The growing number of applicants underscores the demand for investment products that provide exposure to the second-largest cryptocurrency without necessitating that investors directly buy and store it themselves.
Bitwise’s application follows a statement from one of its executives, Matt Hougan, Chief Investment Officer, who expressed skepticism about the approval of an Ethereum spot ETF during the summer, contrary to widespread expectations.
Hougan indicated that a later launch date, potentially in December, might be more beneficial for spot Ethereum ETFs, allowing traditional finance (TradFi) additional time to absorb the recent Bitcoin ETF launches.
The most controversial thing I said on stage at @blockworksDAS today:
Spot Ethereum ETFs will gather more assets if they launch in December vs. if they launch in May. TradFi needs more time to digest the bitcoin ETFs.
— Matt Hougan (@Matt_Hougan) March 19, 2024
The SEC has postponed decisions on several prominent Ethereum spot ETF applications, including those from BlackRock, Grayscale, Fidelity, Invesco, and Galaxy Digital.
Initial forecasts, such as those from James Seyffart of Bloomberg, anticipated delays until May 23, which was the deadline for the earliest applications from VanEck and Cathie Wood’s Ark Invest.
However, Seyffart now believes that these applications will ultimately be rejected.
“My cautiously optimistic attitude for ETH ETFs has changed from recent months,” he noted in a recent post on X.
“We now believe these will ultimately be denied May 23rd for this round. The SEC hasn’t engaged with issuers on Ethereum specifics. Exact opposite of Bitcoin ETFs this fall.”

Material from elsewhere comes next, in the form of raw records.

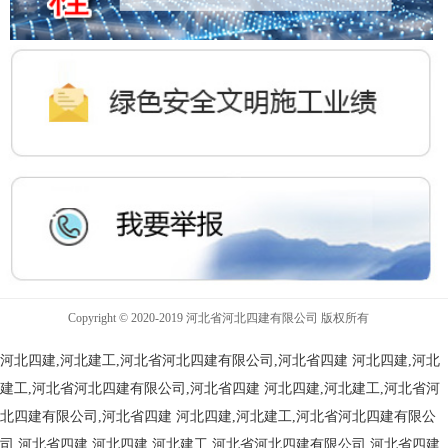
Copyright © 2020-2019 河北省河北四建有限公司 版权所有
河北四建,河北建工,河北省河北四建有限公司,河北省四建
河北四建,河北
建工,河北省河北四建有限公司,河北省四建
河北四建,河北建工,河北省河
北四建有限公司,河北省四建
河北四建,河北建工,河北省河北四建有限公
司,河北省四建
河北四建,河北建工,河北省河北四建有限公司,河北省四建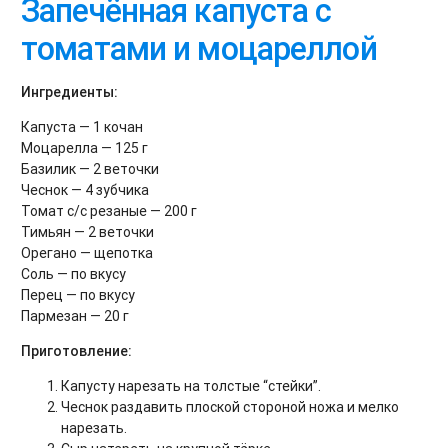
Запечённая капуста с
томатами и моцареллой
Ингредиенты:
Капуста — 1 кочан
Моцарелла — 125 г
Базилик — 2 веточки
Чеснок — 4 зубчика
Томат с/с резаные — 200 г
Тимьян — 2 веточки
Орегано — щепотка
Соль — по вкусу
Перец — по вкусу
Пармезан — 20 г
Приготовление:
Капусту нарезать на толстые “стейки”.
Чеснок раздавить плоской стороной ножа и мелко
нарезать.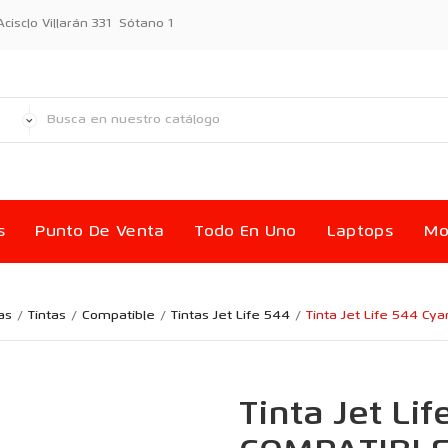
sclo Villarán 331 Sótano 1
s
Punto De Venta
Todo En Uno
Laptops
Mo
as
Tintas
Compatible
Tintas Jet Life 544
Tinta Jet Life 544 Cy
Tinta Jet Lif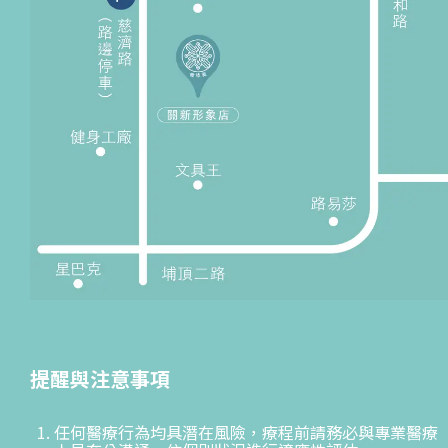
提醒與注意事項
任何醫療行為均具潛在風險，療程前請務必與專業醫療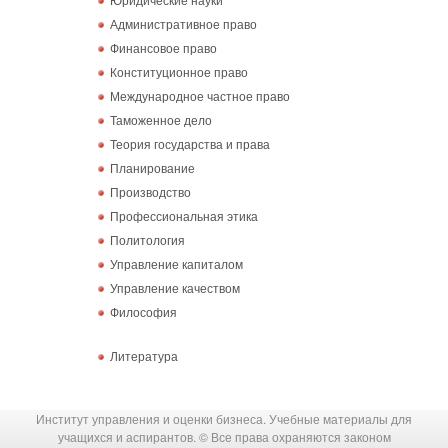
Административное право
Финансовое право
Конституционное право
Международное частное право
Таможенное дело
Теория государства и права
Планирование
Производство
Профессиональная этика
Политология
Управление капиталом
Управление качеством
Философия
Литература
Институт управления и оценки бизнеса. Учебные материалы для
учащихся и аспирантов. © Все права охраняются законом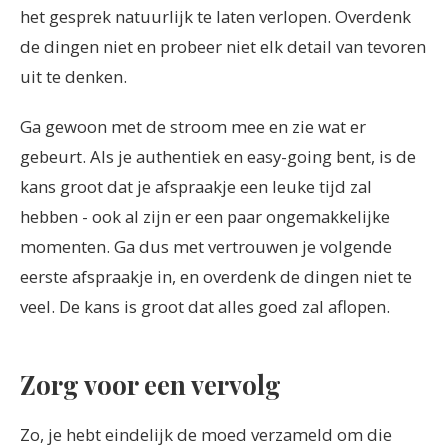
het gesprek natuurlijk te laten verlopen. Overdenk
de dingen niet en probeer niet elk detail van tevoren
uit te denken.
Ga gewoon met de stroom mee en zie wat er
gebeurt. Als je authentiek en easy-going bent, is de
kans groot dat je afspraakje een leuke tijd zal
hebben - ook al zijn er een paar ongemakkelijke
momenten. Ga dus met vertrouwen je volgende
eerste afspraakje in, en overdenk de dingen niet te
veel. De kans is groot dat alles goed zal aflopen.
Zorg voor een vervolg
Zo, je hebt eindelijk de moed verzameld om die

Standard Chartered Predicts SEC Will Approve ETH ETFs by May
Despite the delays, some analysts remain hopeful about the future of Ethereum spot ETFs.
Standard Chartered, a British multinational bank, anticipates that the SEC will approve such products by May, citing the absence of ether being designated as a security by the regulator.
The bank also forecasts that the price of ETH could reach $8,000 by the end of this year and $14,000 by the end of 2025, partly driven by the expected approval of spot ETFs.
Meanwhile, the Ethereum network has exceeded one million validators, with around 32 million Ether, valued at approximately $114 billion, staked within the network.
The 32 million ETH staked represents roughly 26% of the total supply, indicating a significant commitment to Ethereum’s proof-of-stake (PoS) consensus mechanism.